Document section.
===

Tuesday, January 3, 2012

A New Routine

After the emotional roller coaster of the holidays, I've started to settle us all into a new routine. Mom is now getting up to have breakfast with Dad and then she takes a nap in her chair. Since Dad often naps in the couch in the morning, I realize that this is something they both need to do -even after sleeping close to 12 hours! It is good to have her up and eating the same time as Dad rather than having two totally different eating schedules. This morning she woke up with a positive attitude and even asked to have breakfast with Dad. I know that this can change in a heartbeat so I especially appreciate it when the "happy Mom" shows up.
On Sunday I took them both down to Grace for the evening service. It occurred to me that I've been trying to find a new place for them to worship and that is hard in the best of circumstances. So we loaded up and it only took about 35 minutes to drive there with unimpeded traffic. Mom still didn't enjoy it much but Dad sure did so this is my plan for at least awhile. I was reading through the Grace newsletter and discovered that Mom's circle is still meeting once a month so we may try to attend that as well.
The biggest change for me has been the realization that we all have to have life outside of this house and that I can't let Mom dictate what we do or don't do. She isn't capable, mentally, of making those decisions and so I need to be the adult here. It's not very fun to "make" her do anything but the long term result is better for us all. I'm letting her do more for herself and being her cheerleader when she accomplishes anything. I'm also helping Dad not come to her rescue every time she demands it. With where she is mentally, we were letting the equivalent of a toddler tell us what we should or shouldn't do. This is NOT good for her and definitely not good for Dad and me. So when the critical, demanding, and often unhappy Mom shows up, I'm learning to be loving but firm. Oh so much like when the kids were little! One thing I have to keep in mind is how much more demanding this is on me. The path of least resistance is so much easier to follow in the short run but drains me physically for the long. Since they need me to make it for the long run I have to take care of myself and that means making tough choices. And getting breaks. I know that I am now in the stage of their caregiving that is challenging and shaping me. Since this is the main reason that I've been called to care for them, I take consolation in the truth that God is in this and I can trust Him. I knew this wouldn't be easy so I find myself calling out to Him and am choosing to trust even when I don't feel like it. After all, feelings aren't everything...right?

===

Exercise tasks.
1. From the post about a new routine, list the words used to describe the Mom the writer is learning to be loving but firm with.
2. For each statement, answer yes or no based on the post about a new routine, and quote the words that decide it.
(a) The drive to Grace took about 35 minutes.
(b) Mom enjoyed the Sunday evening service.
(c) Mom's circle meets once a week.
3. In the post about a new routine, where does Mom take a nap after breakfast with Dad?

===

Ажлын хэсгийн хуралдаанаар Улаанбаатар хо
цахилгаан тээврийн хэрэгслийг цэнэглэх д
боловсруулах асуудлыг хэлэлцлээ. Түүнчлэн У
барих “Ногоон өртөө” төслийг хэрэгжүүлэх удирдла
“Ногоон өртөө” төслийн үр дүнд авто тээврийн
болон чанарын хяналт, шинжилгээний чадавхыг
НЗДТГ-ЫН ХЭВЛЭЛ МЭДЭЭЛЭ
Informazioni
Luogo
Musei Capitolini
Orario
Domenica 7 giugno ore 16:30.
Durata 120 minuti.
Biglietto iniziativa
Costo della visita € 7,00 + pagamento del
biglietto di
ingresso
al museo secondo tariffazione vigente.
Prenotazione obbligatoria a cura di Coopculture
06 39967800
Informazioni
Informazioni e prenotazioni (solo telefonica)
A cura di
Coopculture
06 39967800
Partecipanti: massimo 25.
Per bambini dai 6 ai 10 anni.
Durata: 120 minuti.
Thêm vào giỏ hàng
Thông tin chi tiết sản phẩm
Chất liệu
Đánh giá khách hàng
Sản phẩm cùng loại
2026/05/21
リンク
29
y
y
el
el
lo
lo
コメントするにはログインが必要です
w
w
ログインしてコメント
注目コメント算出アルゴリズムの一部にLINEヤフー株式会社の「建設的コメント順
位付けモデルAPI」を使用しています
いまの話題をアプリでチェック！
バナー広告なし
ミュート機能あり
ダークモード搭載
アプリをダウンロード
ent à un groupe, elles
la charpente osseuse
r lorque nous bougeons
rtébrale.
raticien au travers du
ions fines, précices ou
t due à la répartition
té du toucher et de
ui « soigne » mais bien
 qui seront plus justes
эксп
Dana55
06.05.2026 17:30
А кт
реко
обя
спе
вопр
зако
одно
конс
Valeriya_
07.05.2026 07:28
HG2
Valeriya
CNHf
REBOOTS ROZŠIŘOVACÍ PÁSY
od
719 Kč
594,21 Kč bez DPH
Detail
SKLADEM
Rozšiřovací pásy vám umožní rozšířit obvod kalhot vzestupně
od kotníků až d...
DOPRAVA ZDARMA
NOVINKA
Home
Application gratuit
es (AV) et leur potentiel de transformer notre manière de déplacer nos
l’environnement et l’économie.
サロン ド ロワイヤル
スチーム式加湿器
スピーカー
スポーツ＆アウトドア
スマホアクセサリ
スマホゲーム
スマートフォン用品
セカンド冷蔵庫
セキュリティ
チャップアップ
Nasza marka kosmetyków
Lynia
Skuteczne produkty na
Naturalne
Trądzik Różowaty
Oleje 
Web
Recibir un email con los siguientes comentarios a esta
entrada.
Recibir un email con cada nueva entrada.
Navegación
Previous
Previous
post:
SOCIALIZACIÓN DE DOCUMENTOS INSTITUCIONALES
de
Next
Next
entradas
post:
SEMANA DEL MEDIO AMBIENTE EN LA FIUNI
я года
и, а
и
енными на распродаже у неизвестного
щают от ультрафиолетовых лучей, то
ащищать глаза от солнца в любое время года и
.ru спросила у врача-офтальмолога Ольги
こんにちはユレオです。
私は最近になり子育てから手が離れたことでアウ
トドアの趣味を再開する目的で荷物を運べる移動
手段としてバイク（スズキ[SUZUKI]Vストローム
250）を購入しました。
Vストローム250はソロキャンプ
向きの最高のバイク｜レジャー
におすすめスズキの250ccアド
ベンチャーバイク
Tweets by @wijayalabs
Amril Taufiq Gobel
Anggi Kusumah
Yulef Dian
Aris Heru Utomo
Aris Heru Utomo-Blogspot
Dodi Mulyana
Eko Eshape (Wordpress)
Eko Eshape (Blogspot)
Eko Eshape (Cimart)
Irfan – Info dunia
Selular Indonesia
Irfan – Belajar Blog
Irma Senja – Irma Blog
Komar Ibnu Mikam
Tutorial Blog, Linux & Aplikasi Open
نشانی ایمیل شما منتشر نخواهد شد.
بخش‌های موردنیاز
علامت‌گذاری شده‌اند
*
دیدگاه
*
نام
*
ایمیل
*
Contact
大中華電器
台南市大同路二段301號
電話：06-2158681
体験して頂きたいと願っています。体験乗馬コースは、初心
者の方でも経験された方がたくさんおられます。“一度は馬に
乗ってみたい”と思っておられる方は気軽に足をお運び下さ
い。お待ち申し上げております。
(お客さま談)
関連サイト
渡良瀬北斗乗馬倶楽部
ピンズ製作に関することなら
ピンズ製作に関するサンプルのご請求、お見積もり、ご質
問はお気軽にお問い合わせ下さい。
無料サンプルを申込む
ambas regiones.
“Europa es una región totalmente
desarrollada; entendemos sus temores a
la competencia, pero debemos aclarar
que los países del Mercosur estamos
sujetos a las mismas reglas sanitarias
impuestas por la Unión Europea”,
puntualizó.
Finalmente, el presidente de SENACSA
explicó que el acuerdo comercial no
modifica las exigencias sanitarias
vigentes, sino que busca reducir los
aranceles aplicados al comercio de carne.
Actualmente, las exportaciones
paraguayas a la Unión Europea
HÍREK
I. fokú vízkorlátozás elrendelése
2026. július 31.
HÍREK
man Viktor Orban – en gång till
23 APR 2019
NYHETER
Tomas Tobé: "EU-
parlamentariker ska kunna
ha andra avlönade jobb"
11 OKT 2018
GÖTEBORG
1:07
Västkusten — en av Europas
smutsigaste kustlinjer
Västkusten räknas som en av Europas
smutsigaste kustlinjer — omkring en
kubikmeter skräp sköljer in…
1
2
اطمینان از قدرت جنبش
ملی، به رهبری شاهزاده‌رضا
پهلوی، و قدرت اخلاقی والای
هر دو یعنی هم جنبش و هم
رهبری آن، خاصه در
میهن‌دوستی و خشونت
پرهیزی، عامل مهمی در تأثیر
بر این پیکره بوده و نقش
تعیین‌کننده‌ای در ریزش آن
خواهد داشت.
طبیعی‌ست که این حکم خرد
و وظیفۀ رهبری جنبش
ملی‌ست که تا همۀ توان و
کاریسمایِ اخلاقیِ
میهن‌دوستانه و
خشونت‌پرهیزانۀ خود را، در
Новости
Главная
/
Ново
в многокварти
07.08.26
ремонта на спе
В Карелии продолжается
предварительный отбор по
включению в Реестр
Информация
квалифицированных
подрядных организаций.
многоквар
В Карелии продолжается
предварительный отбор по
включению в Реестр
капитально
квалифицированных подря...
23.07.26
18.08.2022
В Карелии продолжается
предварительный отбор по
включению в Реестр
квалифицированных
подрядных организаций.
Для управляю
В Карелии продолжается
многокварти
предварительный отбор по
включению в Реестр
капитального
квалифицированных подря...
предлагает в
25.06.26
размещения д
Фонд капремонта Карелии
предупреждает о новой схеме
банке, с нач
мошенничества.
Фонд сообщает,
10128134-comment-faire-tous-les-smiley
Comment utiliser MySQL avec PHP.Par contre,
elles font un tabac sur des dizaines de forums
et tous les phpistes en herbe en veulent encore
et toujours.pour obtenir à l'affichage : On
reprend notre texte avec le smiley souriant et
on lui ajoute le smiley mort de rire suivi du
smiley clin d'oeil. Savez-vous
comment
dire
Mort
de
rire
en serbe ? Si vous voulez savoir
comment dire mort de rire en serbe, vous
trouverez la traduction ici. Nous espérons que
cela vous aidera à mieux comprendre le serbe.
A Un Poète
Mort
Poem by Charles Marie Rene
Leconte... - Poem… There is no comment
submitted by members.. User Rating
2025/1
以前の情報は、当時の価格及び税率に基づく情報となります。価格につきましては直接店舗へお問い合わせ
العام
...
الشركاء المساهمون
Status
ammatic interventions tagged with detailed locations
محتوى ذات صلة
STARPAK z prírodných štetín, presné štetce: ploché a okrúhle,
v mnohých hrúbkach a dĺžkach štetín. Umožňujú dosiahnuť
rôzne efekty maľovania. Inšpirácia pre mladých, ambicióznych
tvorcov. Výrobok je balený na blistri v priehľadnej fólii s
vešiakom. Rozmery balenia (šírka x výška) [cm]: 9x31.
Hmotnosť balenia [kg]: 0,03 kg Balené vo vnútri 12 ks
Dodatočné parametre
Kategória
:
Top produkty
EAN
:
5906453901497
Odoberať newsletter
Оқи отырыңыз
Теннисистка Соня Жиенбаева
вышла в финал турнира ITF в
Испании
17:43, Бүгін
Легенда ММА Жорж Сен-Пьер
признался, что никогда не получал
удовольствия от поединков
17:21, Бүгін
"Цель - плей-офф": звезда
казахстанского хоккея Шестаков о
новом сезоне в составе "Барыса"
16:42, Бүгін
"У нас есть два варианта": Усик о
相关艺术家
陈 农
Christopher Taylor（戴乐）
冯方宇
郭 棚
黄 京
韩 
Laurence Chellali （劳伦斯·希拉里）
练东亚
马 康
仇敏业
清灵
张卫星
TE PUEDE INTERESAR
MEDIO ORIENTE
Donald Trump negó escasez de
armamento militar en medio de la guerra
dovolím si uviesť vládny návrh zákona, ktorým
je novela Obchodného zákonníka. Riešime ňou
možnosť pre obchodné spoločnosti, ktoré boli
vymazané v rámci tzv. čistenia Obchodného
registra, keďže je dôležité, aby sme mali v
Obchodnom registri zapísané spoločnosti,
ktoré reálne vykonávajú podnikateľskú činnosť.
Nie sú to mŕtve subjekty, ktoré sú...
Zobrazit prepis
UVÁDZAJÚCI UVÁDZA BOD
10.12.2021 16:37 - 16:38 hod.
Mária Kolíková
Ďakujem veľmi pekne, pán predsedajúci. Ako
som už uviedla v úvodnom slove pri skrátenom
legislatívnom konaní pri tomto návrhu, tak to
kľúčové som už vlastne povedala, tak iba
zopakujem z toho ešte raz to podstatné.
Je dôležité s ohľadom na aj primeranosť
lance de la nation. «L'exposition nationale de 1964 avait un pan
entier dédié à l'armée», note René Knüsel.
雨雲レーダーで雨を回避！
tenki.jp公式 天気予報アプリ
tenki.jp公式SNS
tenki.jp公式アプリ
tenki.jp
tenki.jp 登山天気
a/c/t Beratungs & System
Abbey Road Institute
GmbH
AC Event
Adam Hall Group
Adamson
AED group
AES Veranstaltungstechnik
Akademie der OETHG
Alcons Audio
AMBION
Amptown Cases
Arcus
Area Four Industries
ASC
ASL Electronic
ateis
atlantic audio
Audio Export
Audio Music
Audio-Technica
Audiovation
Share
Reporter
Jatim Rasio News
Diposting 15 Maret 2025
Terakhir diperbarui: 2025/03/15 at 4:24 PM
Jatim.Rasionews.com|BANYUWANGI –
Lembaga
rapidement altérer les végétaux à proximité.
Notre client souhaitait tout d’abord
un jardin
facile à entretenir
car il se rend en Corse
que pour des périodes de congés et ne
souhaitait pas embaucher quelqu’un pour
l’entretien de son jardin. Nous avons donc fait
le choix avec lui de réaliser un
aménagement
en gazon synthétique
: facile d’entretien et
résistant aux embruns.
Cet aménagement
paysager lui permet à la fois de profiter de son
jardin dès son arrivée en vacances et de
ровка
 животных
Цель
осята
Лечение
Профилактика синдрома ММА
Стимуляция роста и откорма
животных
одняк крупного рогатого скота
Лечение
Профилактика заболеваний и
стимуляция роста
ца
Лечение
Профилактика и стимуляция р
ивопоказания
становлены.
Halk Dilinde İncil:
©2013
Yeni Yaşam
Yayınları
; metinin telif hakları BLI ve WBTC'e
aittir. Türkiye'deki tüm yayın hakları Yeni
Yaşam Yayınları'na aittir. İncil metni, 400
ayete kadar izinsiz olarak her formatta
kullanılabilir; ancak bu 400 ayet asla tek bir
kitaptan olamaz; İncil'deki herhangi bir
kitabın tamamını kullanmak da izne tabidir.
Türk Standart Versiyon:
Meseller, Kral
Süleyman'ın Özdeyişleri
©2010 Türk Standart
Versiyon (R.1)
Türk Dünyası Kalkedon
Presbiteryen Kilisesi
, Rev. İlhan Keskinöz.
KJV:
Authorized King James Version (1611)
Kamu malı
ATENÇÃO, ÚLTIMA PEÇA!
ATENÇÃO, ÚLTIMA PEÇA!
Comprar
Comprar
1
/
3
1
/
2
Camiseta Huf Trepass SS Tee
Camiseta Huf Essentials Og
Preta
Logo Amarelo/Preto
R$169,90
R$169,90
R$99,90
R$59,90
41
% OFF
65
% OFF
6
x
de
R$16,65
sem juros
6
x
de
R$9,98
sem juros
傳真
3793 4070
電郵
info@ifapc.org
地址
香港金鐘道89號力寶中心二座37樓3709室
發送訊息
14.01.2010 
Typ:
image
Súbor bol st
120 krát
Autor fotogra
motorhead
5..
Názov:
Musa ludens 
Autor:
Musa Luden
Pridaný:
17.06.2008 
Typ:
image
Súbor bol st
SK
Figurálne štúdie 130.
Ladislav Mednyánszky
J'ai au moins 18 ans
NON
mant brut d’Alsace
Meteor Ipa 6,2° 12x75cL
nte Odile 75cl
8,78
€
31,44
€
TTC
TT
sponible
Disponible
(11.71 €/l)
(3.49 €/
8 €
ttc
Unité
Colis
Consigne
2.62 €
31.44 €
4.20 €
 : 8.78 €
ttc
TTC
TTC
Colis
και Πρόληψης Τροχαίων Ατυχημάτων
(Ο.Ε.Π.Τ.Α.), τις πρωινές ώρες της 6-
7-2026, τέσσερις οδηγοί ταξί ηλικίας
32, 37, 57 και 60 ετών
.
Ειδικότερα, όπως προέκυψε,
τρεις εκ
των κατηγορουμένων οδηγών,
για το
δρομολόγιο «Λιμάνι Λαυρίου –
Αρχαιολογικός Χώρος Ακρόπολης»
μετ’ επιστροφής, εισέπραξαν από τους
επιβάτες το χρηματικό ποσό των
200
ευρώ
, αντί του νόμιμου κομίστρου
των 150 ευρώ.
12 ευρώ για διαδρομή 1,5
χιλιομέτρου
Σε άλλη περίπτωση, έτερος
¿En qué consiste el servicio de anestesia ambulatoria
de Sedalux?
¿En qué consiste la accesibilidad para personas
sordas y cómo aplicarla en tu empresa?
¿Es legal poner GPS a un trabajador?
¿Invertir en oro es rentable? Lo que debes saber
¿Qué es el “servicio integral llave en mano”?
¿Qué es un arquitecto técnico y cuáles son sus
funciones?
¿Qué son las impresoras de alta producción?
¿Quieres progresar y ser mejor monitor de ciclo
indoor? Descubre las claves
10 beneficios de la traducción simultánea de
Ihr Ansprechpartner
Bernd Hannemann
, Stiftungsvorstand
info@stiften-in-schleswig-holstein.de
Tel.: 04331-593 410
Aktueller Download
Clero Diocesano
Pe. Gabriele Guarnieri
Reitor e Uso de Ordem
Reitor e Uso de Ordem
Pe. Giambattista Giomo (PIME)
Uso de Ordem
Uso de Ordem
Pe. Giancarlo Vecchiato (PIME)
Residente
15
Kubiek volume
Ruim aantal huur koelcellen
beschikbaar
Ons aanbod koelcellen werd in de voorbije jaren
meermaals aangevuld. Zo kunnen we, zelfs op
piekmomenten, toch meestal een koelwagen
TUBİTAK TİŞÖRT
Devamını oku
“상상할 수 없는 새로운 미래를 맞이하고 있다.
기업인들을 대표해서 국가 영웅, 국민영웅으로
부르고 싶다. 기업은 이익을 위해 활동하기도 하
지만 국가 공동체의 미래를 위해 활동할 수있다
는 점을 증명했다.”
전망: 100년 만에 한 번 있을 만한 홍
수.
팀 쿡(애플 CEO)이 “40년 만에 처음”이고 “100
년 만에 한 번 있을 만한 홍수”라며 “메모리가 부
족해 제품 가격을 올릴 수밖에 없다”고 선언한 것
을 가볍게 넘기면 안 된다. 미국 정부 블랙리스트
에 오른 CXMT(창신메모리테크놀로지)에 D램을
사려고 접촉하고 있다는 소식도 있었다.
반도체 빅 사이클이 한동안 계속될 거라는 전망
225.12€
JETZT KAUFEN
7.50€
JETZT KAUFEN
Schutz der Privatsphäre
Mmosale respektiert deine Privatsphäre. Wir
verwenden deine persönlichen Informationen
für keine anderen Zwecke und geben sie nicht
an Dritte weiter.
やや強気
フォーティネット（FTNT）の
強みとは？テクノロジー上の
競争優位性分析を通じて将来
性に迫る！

===

Solutions to the problems.
1. critical, demanding, often unhappy

2.
(a) Yes: "it only took about 35 minutes to drive there with unimpeded traffic"
(b) No: "Mom still didn't enjoy it much but Dad sure did"
(c) No: "Mom's circle is still meeting once a month"

3. In her chair.